Now AI photo tools such as Magic Editor suggest that our camera rolls will evolve subtly, and perhaps we will too. Most concerns about AI irrevocably altering our world are hyper-focused on the future, but what if AI’s lasting impact is on the way we understand the past? The changes will likely feel small: Quick taps of the screen will mean fewer blinks, sneezes, and imperfections in pictures, and camera rolls that look a bit more like perfect Instagram grids. But the cumulative effect could feel bigger: a camera roll that is, in essence, a kind of virtual reality. Not that Google’s features are siphoning humanity out of photos that currently capture the world in all its messy detail: AI photo tools are a blatant appeal to vanity, a tacit admission that, in the battle between Instagram and reality, the former has won. The obsessions with photo-editing apps and even the standard custom of taking half a dozen snaps to get the right shot suggests that most people are not overly precious about fidelity.

But Magic Editor is merely one example of a more profound way that AI might alter our very concept of the past. Google Photos and Apple are both using artificial intelligence to package these altered photos into short, emotionally powerful narratives about our lives, sometimes set to music (I’m sure I’m not the first person to involuntarily tear up on an airplane at a photo montage called “Pet Friends”). If all of this sounds trivial, think back to the analog photo albums of your youth. These collections, usually lovingly curated by family or friends, help us make sense of our childhood and our life. Now that job is being outsourced to corporate algorithms, which present AI-touched-up content as memories.
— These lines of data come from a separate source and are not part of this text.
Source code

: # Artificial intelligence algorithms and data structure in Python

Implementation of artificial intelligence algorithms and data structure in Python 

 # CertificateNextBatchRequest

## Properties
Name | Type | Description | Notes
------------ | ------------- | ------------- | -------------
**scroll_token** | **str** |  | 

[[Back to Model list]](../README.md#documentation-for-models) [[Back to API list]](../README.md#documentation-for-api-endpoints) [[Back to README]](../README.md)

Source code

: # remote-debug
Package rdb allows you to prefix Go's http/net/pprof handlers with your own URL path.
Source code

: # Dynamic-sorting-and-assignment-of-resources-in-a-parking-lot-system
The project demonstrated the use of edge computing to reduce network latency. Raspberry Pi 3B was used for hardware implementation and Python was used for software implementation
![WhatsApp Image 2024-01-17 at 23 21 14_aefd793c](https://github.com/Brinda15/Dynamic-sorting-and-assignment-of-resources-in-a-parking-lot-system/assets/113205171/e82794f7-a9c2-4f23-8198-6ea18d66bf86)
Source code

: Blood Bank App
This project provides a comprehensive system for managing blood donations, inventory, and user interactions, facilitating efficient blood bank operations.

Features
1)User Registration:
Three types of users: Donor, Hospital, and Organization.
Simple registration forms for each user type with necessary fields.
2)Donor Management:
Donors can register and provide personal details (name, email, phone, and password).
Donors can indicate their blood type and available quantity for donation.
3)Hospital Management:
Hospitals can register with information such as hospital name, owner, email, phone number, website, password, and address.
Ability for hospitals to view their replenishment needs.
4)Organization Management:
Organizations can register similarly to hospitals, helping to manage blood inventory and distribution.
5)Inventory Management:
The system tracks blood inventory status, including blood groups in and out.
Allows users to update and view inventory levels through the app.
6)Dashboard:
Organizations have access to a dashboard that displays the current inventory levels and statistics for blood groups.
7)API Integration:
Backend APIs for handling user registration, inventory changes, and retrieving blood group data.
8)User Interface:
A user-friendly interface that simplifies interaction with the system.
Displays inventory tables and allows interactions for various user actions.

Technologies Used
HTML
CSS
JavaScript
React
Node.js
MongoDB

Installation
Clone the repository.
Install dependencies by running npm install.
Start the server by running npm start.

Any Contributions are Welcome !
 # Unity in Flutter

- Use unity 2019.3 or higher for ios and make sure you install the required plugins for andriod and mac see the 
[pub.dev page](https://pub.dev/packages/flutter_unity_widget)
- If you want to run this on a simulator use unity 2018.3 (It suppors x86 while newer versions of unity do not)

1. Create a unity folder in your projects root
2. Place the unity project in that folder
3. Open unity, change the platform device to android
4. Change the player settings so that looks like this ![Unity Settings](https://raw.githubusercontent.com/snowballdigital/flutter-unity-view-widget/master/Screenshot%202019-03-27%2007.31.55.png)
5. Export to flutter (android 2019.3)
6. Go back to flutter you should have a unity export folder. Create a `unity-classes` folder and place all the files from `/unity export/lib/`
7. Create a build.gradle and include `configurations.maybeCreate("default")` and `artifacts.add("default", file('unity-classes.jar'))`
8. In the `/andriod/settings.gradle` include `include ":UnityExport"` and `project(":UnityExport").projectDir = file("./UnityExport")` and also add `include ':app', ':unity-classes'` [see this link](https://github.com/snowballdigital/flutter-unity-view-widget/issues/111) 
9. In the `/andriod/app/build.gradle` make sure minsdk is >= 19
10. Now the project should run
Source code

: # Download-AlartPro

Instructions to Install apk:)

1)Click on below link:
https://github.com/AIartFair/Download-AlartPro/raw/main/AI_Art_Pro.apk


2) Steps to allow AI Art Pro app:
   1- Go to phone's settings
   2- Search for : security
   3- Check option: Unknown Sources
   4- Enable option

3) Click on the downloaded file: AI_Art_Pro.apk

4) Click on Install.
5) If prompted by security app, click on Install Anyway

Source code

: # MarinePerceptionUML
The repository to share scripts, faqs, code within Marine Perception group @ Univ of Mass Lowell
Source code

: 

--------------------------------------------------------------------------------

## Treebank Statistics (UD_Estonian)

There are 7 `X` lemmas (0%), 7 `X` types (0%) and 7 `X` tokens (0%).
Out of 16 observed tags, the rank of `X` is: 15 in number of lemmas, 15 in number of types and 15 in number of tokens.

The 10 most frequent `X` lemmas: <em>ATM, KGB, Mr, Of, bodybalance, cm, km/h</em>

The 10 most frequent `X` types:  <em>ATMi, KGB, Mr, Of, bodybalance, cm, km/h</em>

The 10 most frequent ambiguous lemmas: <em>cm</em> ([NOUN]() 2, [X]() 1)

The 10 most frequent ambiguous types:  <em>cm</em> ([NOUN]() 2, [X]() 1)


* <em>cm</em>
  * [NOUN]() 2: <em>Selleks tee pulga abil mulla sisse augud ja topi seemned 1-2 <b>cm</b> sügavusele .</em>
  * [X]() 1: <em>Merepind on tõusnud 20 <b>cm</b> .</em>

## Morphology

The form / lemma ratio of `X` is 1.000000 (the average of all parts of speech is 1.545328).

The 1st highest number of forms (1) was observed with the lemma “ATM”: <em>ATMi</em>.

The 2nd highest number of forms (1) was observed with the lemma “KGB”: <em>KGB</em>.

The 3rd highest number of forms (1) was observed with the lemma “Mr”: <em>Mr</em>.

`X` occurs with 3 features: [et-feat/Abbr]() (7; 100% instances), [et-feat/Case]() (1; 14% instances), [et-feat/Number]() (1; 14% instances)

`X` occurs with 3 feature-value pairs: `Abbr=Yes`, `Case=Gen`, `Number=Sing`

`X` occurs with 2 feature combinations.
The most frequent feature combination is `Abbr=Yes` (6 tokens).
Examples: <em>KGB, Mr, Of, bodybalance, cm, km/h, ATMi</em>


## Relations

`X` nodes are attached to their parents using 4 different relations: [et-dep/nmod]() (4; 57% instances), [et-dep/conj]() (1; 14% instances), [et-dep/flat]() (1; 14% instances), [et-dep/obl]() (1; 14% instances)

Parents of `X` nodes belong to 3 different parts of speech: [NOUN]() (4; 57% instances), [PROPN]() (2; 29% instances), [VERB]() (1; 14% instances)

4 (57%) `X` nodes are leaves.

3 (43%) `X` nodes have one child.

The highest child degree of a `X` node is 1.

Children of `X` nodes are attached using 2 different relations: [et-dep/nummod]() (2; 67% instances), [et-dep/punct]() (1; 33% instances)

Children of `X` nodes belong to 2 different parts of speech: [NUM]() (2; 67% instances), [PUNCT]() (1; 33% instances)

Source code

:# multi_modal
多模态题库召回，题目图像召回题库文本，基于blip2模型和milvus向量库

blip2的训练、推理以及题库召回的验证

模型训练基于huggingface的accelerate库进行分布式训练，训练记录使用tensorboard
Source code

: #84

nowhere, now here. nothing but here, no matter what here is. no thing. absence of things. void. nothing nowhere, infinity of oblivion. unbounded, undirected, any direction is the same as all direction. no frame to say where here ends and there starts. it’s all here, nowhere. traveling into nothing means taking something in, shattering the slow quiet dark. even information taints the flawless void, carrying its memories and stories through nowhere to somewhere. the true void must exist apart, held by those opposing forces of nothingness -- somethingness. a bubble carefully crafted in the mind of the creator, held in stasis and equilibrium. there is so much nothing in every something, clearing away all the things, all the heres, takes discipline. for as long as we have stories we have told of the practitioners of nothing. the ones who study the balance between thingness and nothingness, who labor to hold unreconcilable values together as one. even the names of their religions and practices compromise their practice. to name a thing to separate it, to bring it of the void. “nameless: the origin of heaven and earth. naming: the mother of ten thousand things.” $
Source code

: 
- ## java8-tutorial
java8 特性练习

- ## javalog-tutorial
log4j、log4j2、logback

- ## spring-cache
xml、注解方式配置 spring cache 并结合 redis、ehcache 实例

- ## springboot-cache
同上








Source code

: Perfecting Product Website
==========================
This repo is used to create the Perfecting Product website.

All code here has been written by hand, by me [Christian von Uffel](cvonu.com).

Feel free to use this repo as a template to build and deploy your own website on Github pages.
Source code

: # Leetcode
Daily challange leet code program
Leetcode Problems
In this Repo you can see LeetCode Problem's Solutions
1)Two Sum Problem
Generative-AI tools will not wipe our memories or corrupt our sense of self, but the camera roll of the future could be missing the little bits of texture that allow us to recall certain moments as they really happened. So often, technology promises to decrease the friction in everyday life and to optimize how we present ourselves to the world. In the moment, a flawless AI photo is seductive, but the appeal can be lost when you’re looking at it years later. A perfect camera roll is not one that’s full of perfect photos.